Unutulmayacak 31 Mart!

Büyük bir coşku duyuyorum. Çok büyük bir coşku. Şu anda binlerce insan bir kitabı indiriyor, binlerce insan bir kitabı paylaşıyor. Beklenilen gerçekleşti ve bir kitabın yasaklanmasının önüne geçildi. Ne demişti, Aydın Engin, Yeşil Gazete’de gerçekleşen röportajının sonunda? “Kâğıda basılı olarak okura ulaşmasının önünde artık sağlam ve güçlü bir engel var. Ama hiç bir engel tanımayan mecralar da var. Bakarsınız bir hünerli demokrat çıkar ve…” İşte o üç nokta bugün gerçek oldu. İsveç’ten aktivistler kitabı, internete sızdırıverdi ve sivil itaatsizliğin coşkulu havası tüm ülkeyi sarıverdi. Ahmet Şık’ın eşi Yonca Şık’ın yazdığı cümle çok önemli: “Yaşasın Sivil İtaatsizlik!”

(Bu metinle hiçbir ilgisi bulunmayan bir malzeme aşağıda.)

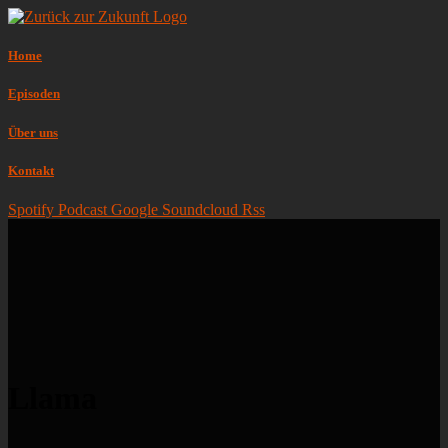
Home
Episoden
Über uns
Kontakt
Spotify
Podcast
Google
Soundcloud
Rss
Llama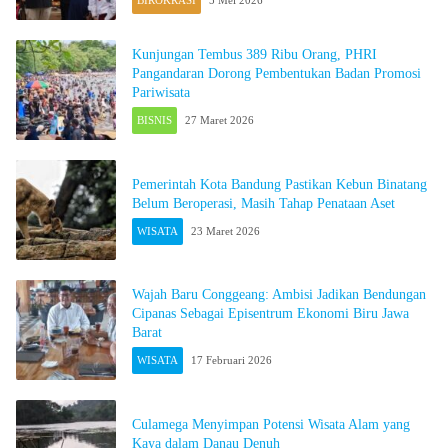
BIROKRASI
5 Mei 2026
Kunjungan Tembus 389 Ribu Orang, PHRI
Pangandaran Dorong Pembentukan Badan Promosi
Pariwisata
BISNIS
27 Maret 2026
Pemerintah Kota Bandung Pastikan Kebun Binatang
Belum Beroperasi, Masih Tahap Penataan Aset
WISATA
23 Maret 2026
Wajah Baru Conggeang: Ambisi Jadikan Bendungan
Cipanas Sebagai Episentrum Ekonomi Biru Jawa
Barat
WISATA
17 Februari 2026
Culamega Menyimpan Potensi Wisata Alam yang
Kaya dalam Danau Denuh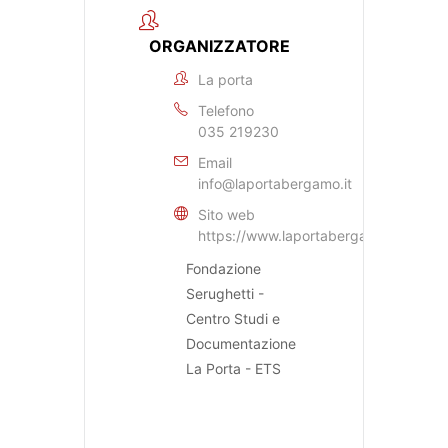
ORGANIZZATORE
La porta
Telefono
035 219230
Email
info@laportabergamo.it
Sito web
https://www.laportabergamo.it
Fondazione
Serughetti -
Centro Studi e
Documentazione
La Porta - ETS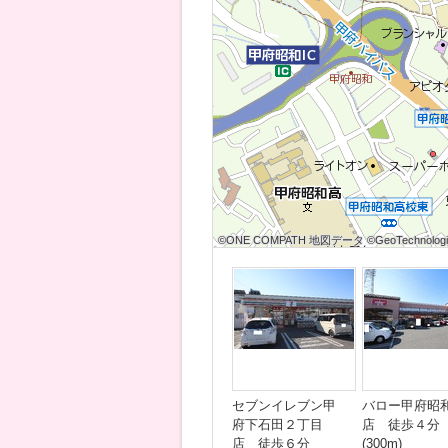
©ONE COMPATH 地図データ ©GeoTechnologies
©ONE COMPATH 地図データ ©GeoTechnologies
©ONE COMPATH 地図データ ©GeoTechnologie
©ONE COMPATH 地図データ ©GeoTechnologies
©ONE COMPATH 地図データ ©GeoTechnologies
©ONE COMPATH 地図データ ©GeoTechnologie
©ONE COMPATH 地図データ ©GeoTechnologies
©ONE COMPATH 地図データ ©GeoTechnologies
©ONE COMPATH 地図データ ©GeoTechnologie
セブンイレブン甲
バロー甲府昭
府下石田２丁目
店 徒歩４分
店 徒歩６分
(300m)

Artık herkes yasak diye bir “şeyin” olmadığını görmüştür. Yazan, düşünen insanlara zulüm edebilirsiniz, onları itibarsızlaştırmak için elinizdeki medya gücünü kullanabilirsiniz, üstüne gidebilir, başka yerlerden vurmaya çalışabilirsiniz ama fikirlerini engelleyemezsiniz. Kim şimdiye kadar engelleyebilmiş ki fikirleri, düşünceleri 21. yüzyılda birileri engelleyebilecek?

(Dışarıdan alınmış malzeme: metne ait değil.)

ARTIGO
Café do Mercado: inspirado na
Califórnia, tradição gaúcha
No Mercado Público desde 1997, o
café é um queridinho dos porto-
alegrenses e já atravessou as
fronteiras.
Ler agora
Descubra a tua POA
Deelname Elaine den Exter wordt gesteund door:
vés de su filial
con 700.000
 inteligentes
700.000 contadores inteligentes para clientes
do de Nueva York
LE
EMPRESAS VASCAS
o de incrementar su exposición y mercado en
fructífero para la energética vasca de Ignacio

Şimdi soruşturma açılmış kitabın internetten yayılması hakkında. Nedir suç? Neye ulaşılacak bunun sonucunda? Ben size söyleyeyim: Hiçbir şey. Her bu kitabı indiren kişi de, o hiçi büyütecektir. Ne kadar fazla kişi bu kitaba sahipse, o kadar engellenemez olacaktır bu durum. Kitap okumak da mı suç olacak artık? Bunu da yapacakla mı gerçekten?

Bugün önemli bir tarih. Yazmak lazım, not almak lazım. Unutmamak ve anlatmak için. Aynı, NAZİ’ler liderlerini hasta diye hapsedince ona çiçekler yollayarak ve bunu bir eylem haline getirerek sistemi kilitleyen Danimarka halkı gibi anlatılacak 31 Mart! Yahudiler sarı yıldız taksın denildiğinde sokağa tamamen sarı yıldız takarak çıkanlar gibi anlatılacak 31 Mart!

Büyük bir coşku duyuyorum. Baskı ve tehditlere boyun eğmeyenlerle birlikte olduğum için.